Why did you want to go to college?
I thought I may need a degree in case I needed to teach something like dramatic literature at some point. But my intention was to get straight back into acting right after I graduated.
I even took an acting course in what turned out to be the exact same room in which I was born. Columbia had taken over the woman’s hospital that had closed years before. I was born in that hospital and our classroom was the baby delivery room. I figured that was a divine sign that I was meant to act.
And you graduated?
Yeah, I ended up with good grades even though I knew well before graduation that I was going back into the theater no matter the cost. I knew it would be a difficult life, with plenty of financial hardships, but I was determined to do whatever I had to do to survive.
What was the first professional acting work you did?
In 1969 I saw a notice in Backstage about a group called the CSC (Classic Stage Company). They were in the Village on 3rd St in a converted shoe factory. I went over to audition. I did Edmund from King Lear: “Thou nature, art my goddess…” and I was accepted into the company in March 1970.
Didn’t you also get into Joe Papp’s Shakespeare Company in Central Park?
Yes, but I stayed with the CSC because I though I’d be a bigger fish there which would lead to bigger roles. Papp’s people told me I was crazy and that no one cared about the CSC. They were right I guess, but I loved the CSC.
I took a tiny closet-sized room for $17 a week at 148 Waverly Place just a short walk from the CSC theatre.
What was the CSC like?
Very small; very intimate.

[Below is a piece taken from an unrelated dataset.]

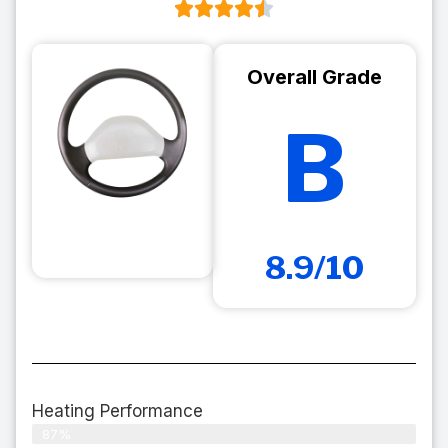
Overall Grade
B
8.9/10
Heating Performance
87%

If a pretty girl in a short skirt was seated in the first row I could have a little concentration problem.
Many big-name actors passed through the company over the years, but in those days they couldn’t afford to pay any of us a salary. I stated driving a cab a few days a week to make ends meet.
What plays did you act in?
We pretty much did a different play every night, I appeared in ‘Hamlet’ as Laertes, in ‘Rosencrantz and Guildenstern Are Dead’ as Hamlet, in ‘Twelfth Night’ as Sir Andrew Aguecheek, and in ‘Moby Dick’, first as Starbuck and later as Ishmael.
Did you enjoy your time there?
It was wonderful. I learned so much about acting and made many friends.
While I was at the CSC John Gielgud and Ralph Richardson were appearing in ‘Home on Broadway’. I went backstage to meet them because I thought it would be great for company morale if one or both of them could be induced to come see us in our little theater.
Gielgud was contemptuous and told me he had very little time to see anything, but Ralph Richardson was warmth and humor personified. He had a half empty bottle of vodka at the foot of his dressing table, and when I told him I was playing Sir Andrew Aguecheek he immediately leapt into the role of Sir Toby Belch which he had famously performed, and we bandied lines back and forth to my great delight.
I take it your career as a sexual performer that was ahead of you… was not expected at this stage?
I was always sexual, but at that time I was strictly a thespian!
I actually lost my girlfriend to one of the senior actors at the CSC, Frank Dwyer, for a short while. All the men at the CSC wanted Renee. She told me that after once fucking her a couple of times in rapid succession, Frank crowed: “I bet Jamie can’t do that”.
She coyly told him, “Jamie only does it once” and then floored him with:’” but he does it all night.”
How did your time at the CSC come to an end?
I saw an ad in Village Voice for nude actor work, or something like that.
That was placed by Bob Wolfe. He filmed 8mm hardcore sex loops in a dirty basement on 14th St.
I responded, and my career in porn films started. I still did plays from time to time, but in truth, there was no going back.